On the other hand, my interpretation – likely straying very far from the intent of the creators – is not that these women are too shallow to be power-hungry. It’s that they’re too smart to be power-hungry. What’s the point of taking over the world when you can do whatever you want anyway? Do you really want an army of robots to terrorize the world? Or do you just want to do whatever makes you happy in the moment?

As I’ve gotten older I’ve realized there’s something almost inspirational about these characters. They are all, in a way, women outside society.

Jodie Comer as Villanelle from Killing Eve, smiling mischieviously
Jodie Comer as Villanelle on the TV Show, Killing Eve

Consider Killing Eve. Without spoiling too much, Villanelle is a very credible threat. She’s a highly capable professional killer. But rather than scheming and planning to get to the top, she spends most of her time doing whatever she thinks would be the most fun at the moment (which is, sometimes, killing people). While Eve is losing her mind trying to keep everything together, Villanelle is having a blast.

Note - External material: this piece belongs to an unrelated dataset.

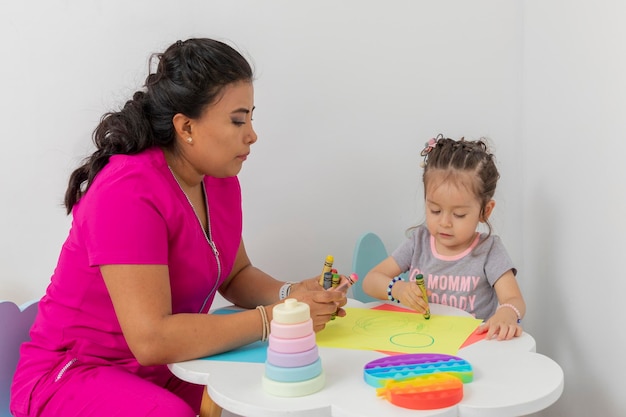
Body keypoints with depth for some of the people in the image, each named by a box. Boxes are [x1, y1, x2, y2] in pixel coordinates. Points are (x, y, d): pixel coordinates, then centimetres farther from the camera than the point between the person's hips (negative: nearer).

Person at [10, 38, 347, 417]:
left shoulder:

I wouldn’t kill people, but her joie de vivre is admirable.

You can see a similar pattern with Kim Possible. Kim is under constant stress as she saves the world every week while keeping up her grades, appearances, and star spot on the cheerleading team. Shego, on the other hand, barely has a care in the world.

I have to think my young lesbian psyche recognized something in women like Shego. And my current psyche still does, in women like Villanelle. While Kim and Eve are saddled with everyone’s expectations, Shego and Villanelle carry all the same potential while accepting none of the responsibility. They ask: what would life be like if you refused to play the game? What would it be like if you put yourself first?

I think these are questions we all ask ourselves at some point as lesbians. What happens if you stop trying to make your family proud, your friends happy, and strangers comfortable?

Maybe you kiss women. And not just for a dare.